**What to do:**
Copy the source text of every item, swapping each "mádhu" for "madhu" and leaving everything else unchanged. Don't include the pictures in your answer.

________

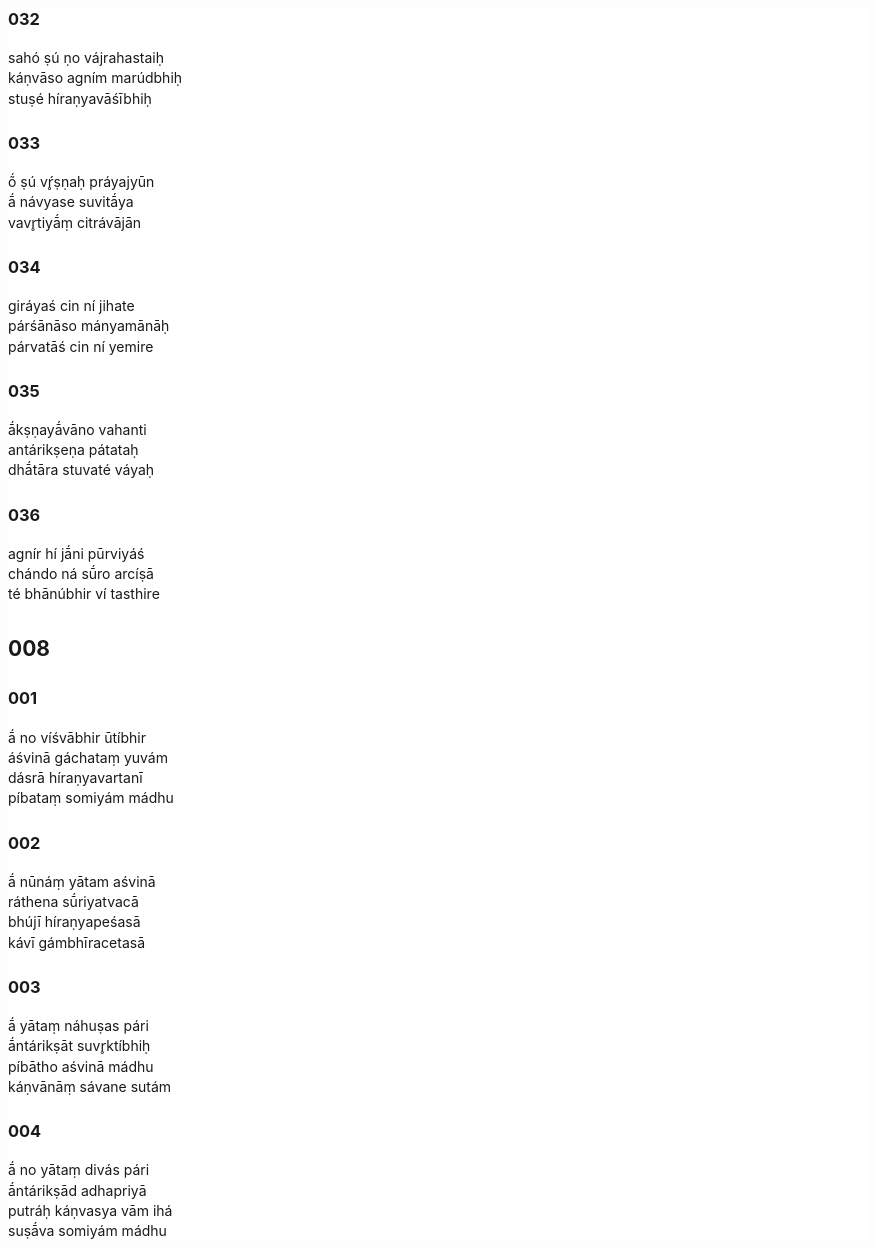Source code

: ### 032
sahó ṣú ṇo vájrahastaiḥ  
káṇvāso agním marúdbhiḥ  
stuṣé híraṇyavāśībhiḥ  

### 033
ṍ ṣú vŕ̥ṣṇaḥ práyajyūn  
ā́ návyase suvitā́ya  
vavr̥tiyā́ṃ citrávājān  

### 034
giráyaś cin ní jihate  
párśānāso mányamānāḥ  
párvatāś cin ní yemire  

### 035
ā́kṣṇayā́vāno vahanti  
antárikṣeṇa pátataḥ  
dhā́tāra stuvaté váyaḥ  

### 036
agnír hí jā́ni pūrviyáś  
chándo ná sū́ro arcíṣā  
té bhānúbhir ví tasthire  

## 008
### 001
ā́ no víśvābhir ūtíbhir  
áśvinā gáchataṃ yuvám  
dásrā híraṇyavartanī  
píbataṃ somiyám mádhu  

### 002
ā́ nūnáṃ yātam aśvinā  
ráthena sū́riyatvacā  
bhújī híraṇyapeśasā  
kávī gámbhīracetasā  

### 003
ā́ yātaṃ náhuṣas pári  
ā́ntárikṣāt suvr̥ktíbhiḥ  
píbātho aśvinā mádhu  
káṇvānāṃ sávane sutám  

### 004
ā́ no yātaṃ divás pári  
ā́ntárikṣād adhapriyā  
putráḥ káṇvasya vām ihá  
suṣā́va somiyám mádhu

________

**Response to the exercise:**
Source code

: ### 032
sahó ṣú ṇo vájrahastaiḥ  
káṇvāso agním marúdbhiḥ  
stuṣé híraṇyavāśībhiḥ  

### 033
ṍ ṣú vŕ̥ṣṇaḥ práyajyūn  
ā́ návyase suvitā́ya  
vavr̥tiyā́ṃ citrávājān  

### 034
giráyaś cin ní jihate  
párśānāso mányamānāḥ  
párvatāś cin ní yemire  

### 035
ā́kṣṇayā́vāno vahanti  
antárikṣeṇa pátataḥ  
dhā́tāra stuvaté váyaḥ  

### 036
agnír hí jā́ni pūrviyáś  
chándo ná sū́ro arcíṣā  
té bhānúbhir ví tasthire  

## 008
### 001
ā́ no víśvābhir ūtíbhir  
áśvinā gáchataṃ yuvám  
dásrā híraṇyavartanī  
píbataṃ somiyám madhu  

### 002
ā́ nūnáṃ yātam aśvinā  
ráthena sū́riyatvacā  
bhújī híraṇyapeśasā  
kávī gámbhīracetasā  

### 003
ā́ yātaṃ náhuṣas pári  
ā́ntárikṣāt suvr̥ktíbhiḥ  
píbātho aśvinā madhu  
káṇvānāṃ sávane sutám  

### 004
ā́ no yātaṃ divás pári  
ā́ntárikṣād adhapriyā  
putráḥ káṇvasya vām ihá  
suṣā́va somiyám madhu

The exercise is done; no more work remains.